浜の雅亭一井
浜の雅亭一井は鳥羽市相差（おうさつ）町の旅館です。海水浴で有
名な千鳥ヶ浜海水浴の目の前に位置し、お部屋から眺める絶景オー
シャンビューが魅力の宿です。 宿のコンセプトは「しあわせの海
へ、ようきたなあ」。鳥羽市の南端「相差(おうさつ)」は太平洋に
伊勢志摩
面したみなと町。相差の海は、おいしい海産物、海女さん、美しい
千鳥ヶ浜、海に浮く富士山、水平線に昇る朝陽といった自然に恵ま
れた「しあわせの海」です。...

======

▶ _Task description_
Write out every line of the data above, keeping each character, space and line break unchanged.

▶ _Answer below_
浜の雅亭一井
浜の雅亭一井は鳥羽市相差（おうさつ）町の旅館です。海水浴で有
名な千鳥ヶ浜海水浴の目の前に位置し、お部屋から眺める絶景オー
シャンビューが魅力の宿です。 宿のコンセプトは「しあわせの海
へ、ようきたなあ」。鳥羽市の南端「相差(おうさつ)」は太平洋に
伊勢志摩
面したみなと町。相差の海は、おいしい海産物、海女さん、美しい
千鳥ヶ浜、海に浮く富士山、水平線に昇る朝陽といった自然に恵ま
れた「しあわせの海」です。...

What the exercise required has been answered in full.